Anglo Irish, which had already posted a record loss of 12.7 billion euros in 2009, has been ravaged by the global property market meltdown, resulting in billions of euros in bad debts -- or loans that have to be written off.

It has received 29.3 billion euros in state aid since the start of the financial crisis.

The bank's bleak forecast comes after Dublin was forced to agree an 67.5-billion-euro bailout with the European Union and International Monetary Fund late last year as the cost of supporting the banks overwhelmed the public finances.

Under mounting pressure, the embattled Irish government last week called a general election for February 25, which it is widely expected lose.

Ireland's main Fine Gael opposition party is on course to lead the country's new government, according to opinion polls, while Prime Minister Brian Cowen has stood down as head of the ruling Fianna Fail party ahead of the vote.

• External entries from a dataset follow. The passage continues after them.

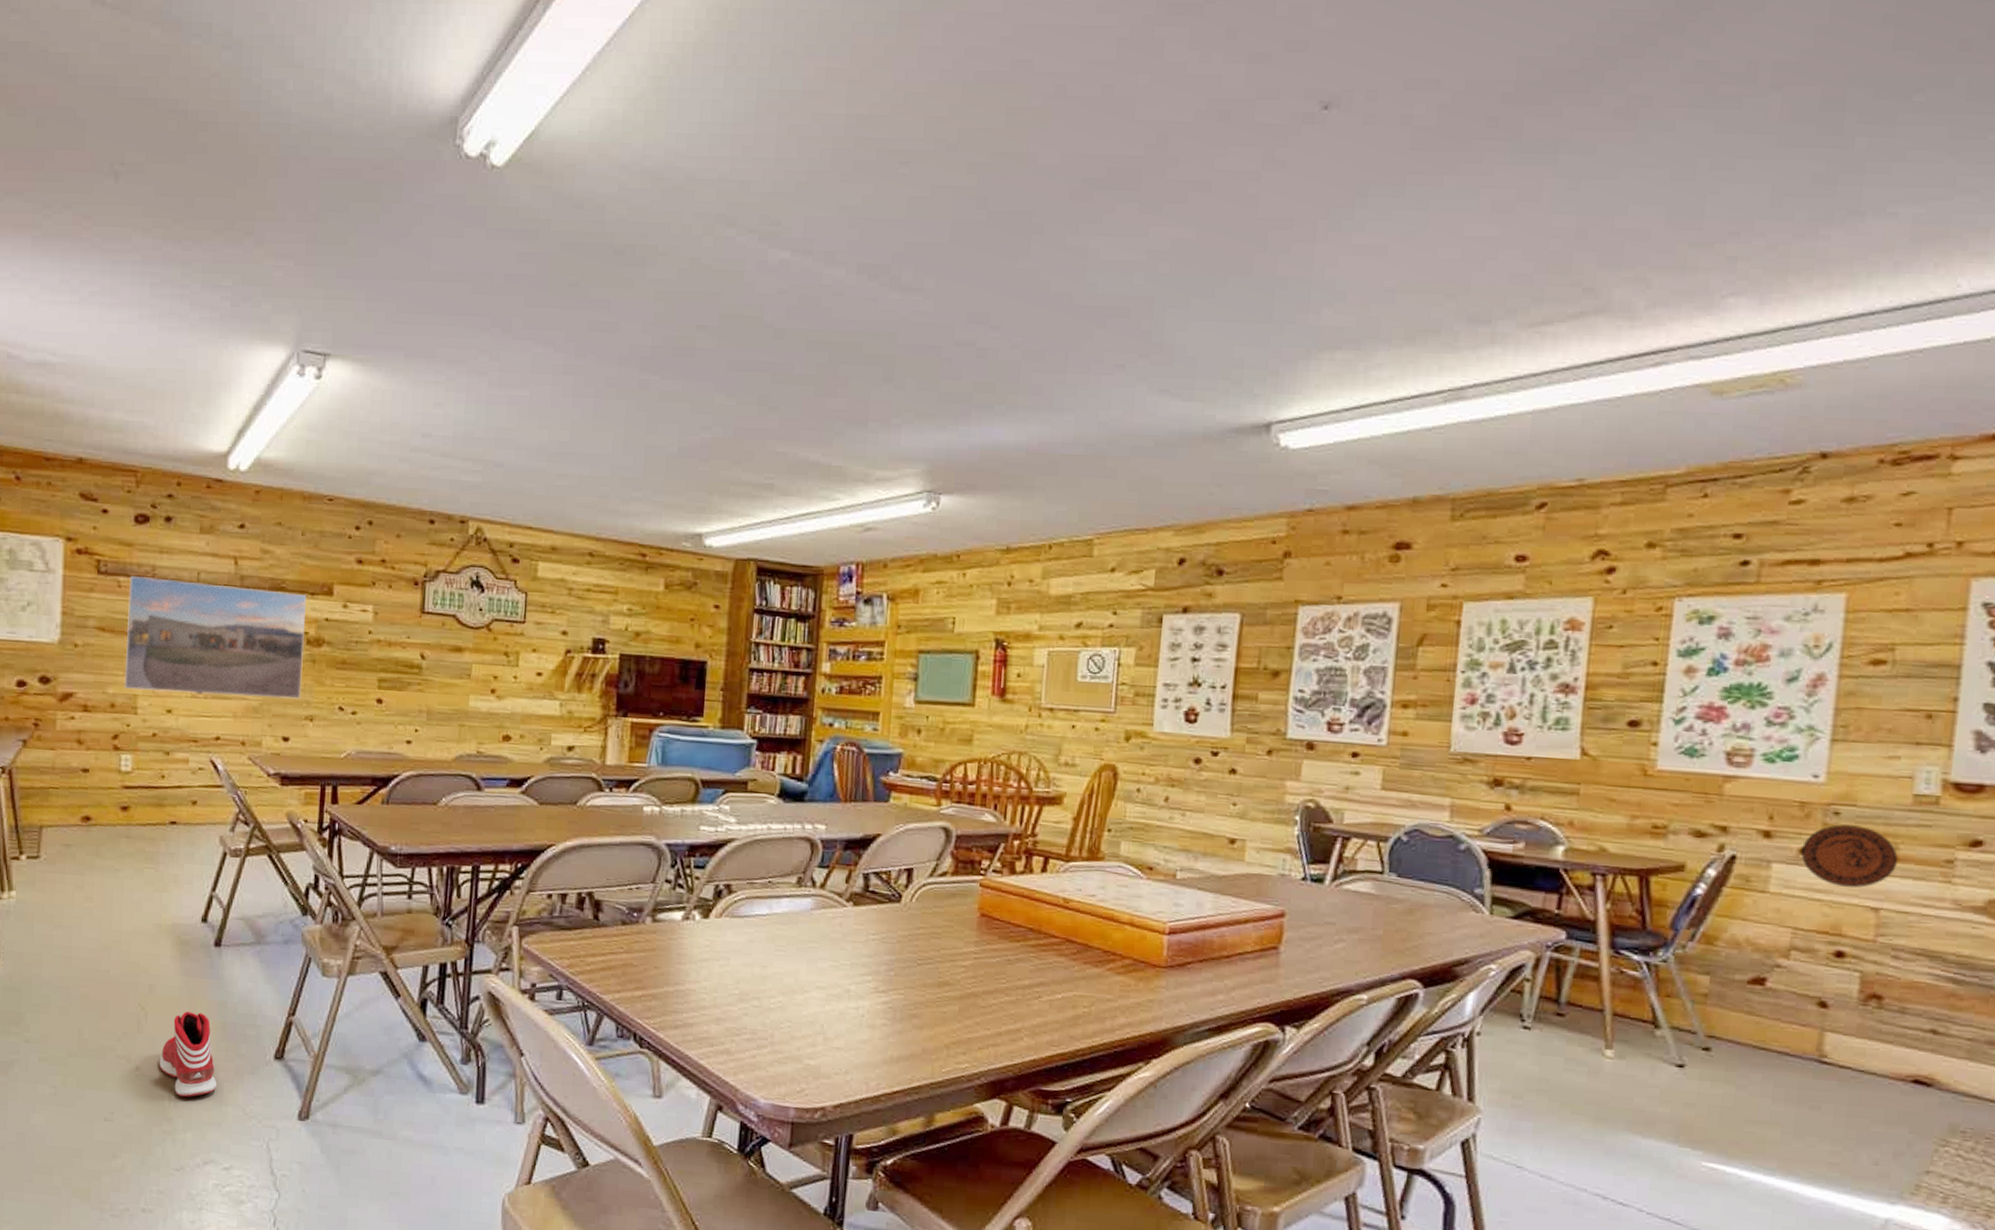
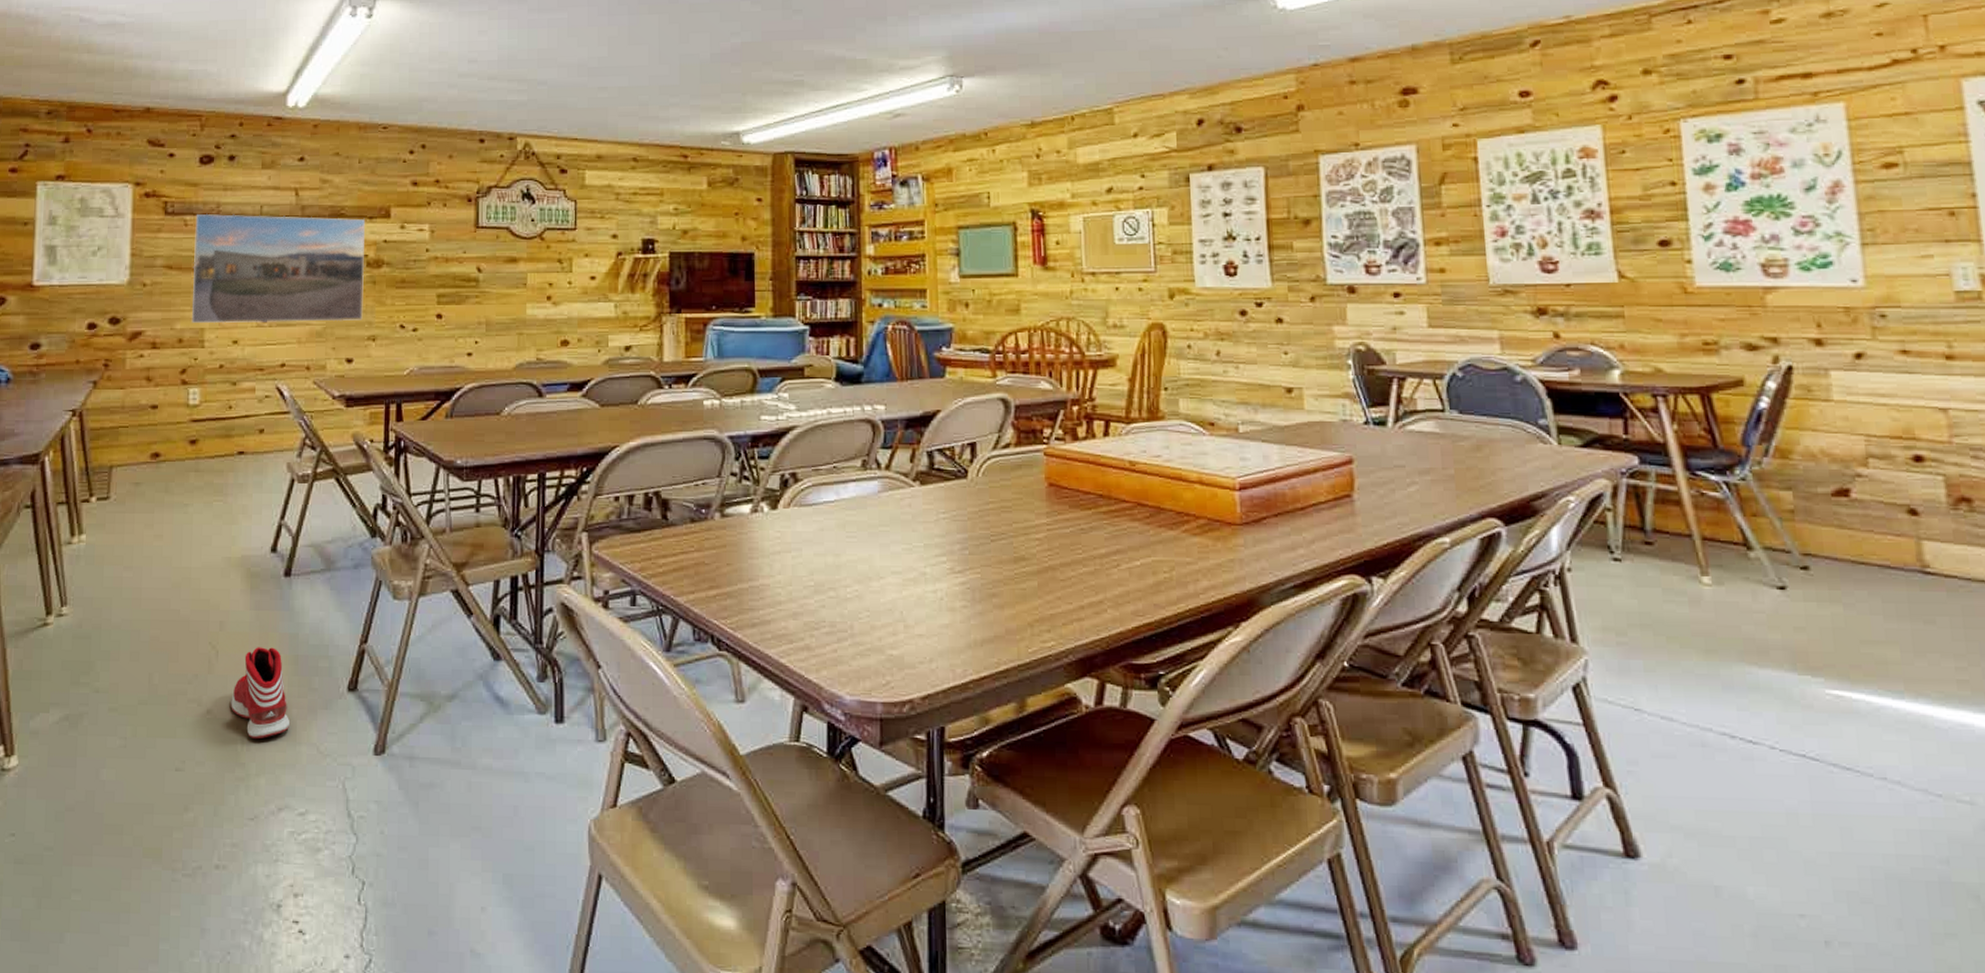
decorative plate: present [1801,824,1898,888] -> none [1856,327,1955,390]

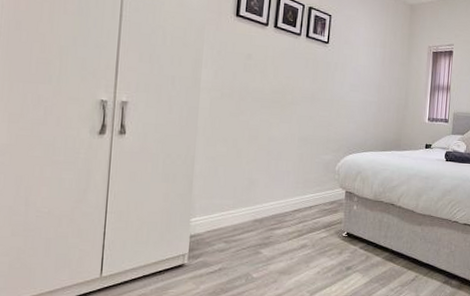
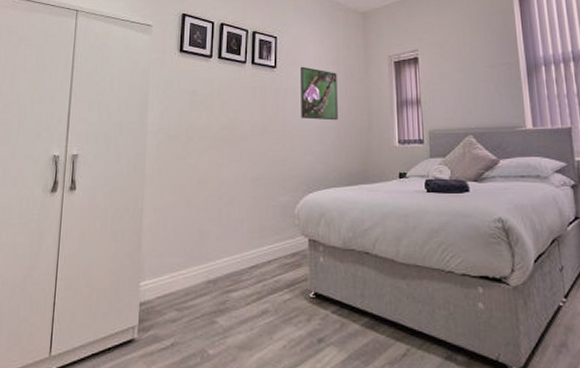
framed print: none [347,45,383,96] -> present [301,66,338,121]

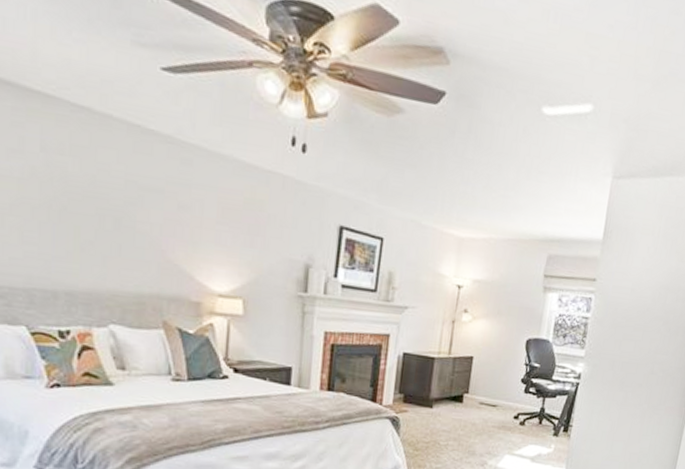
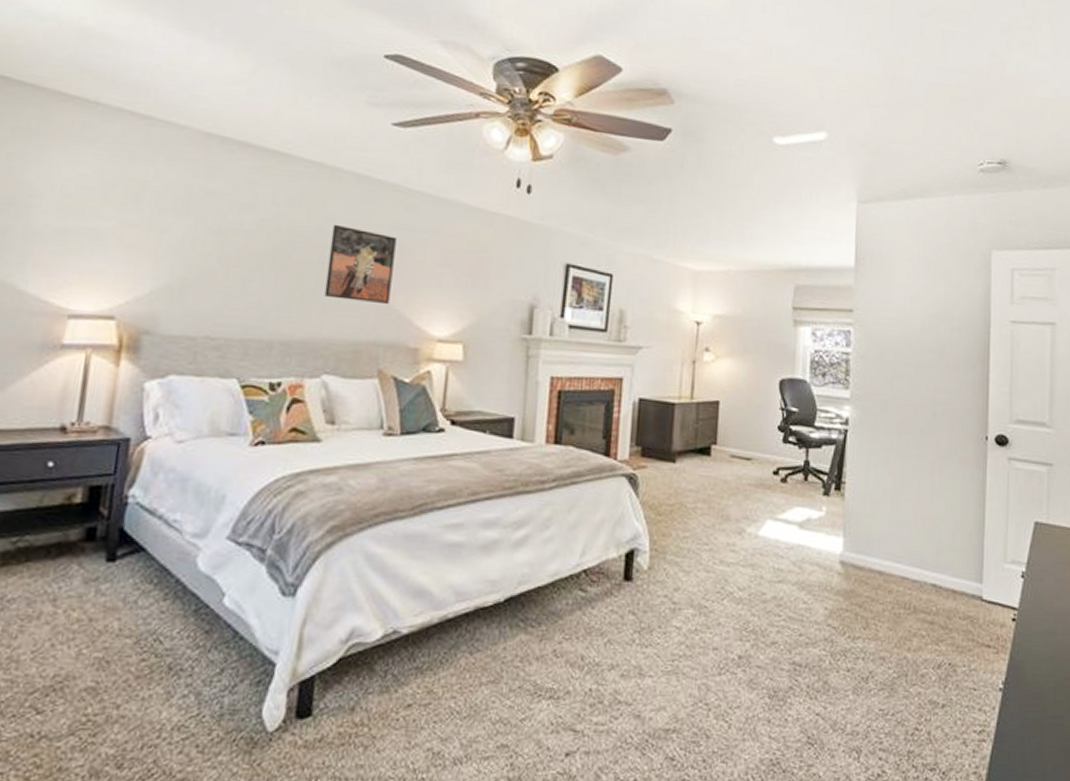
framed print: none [104,175,173,258] -> present [324,224,397,304]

Ireland became the second member of the eurozone after Greece to seek a bailout and the government has rushed through a package of austerity measures as a pre-condition to receiving the loans.

Citing concerns about the health of its banking sector, Standard & Poor's last week downgraded its short- and long-term debt ratings for Ireland by one notch.

S&P, one of the top three international ratings agencies, also lowered its ratings on four Irish banks, including Anglo Irish.

Downgrades by ratings agencies tend to ramp up the costs of borrowing on international financial markets for those targeted.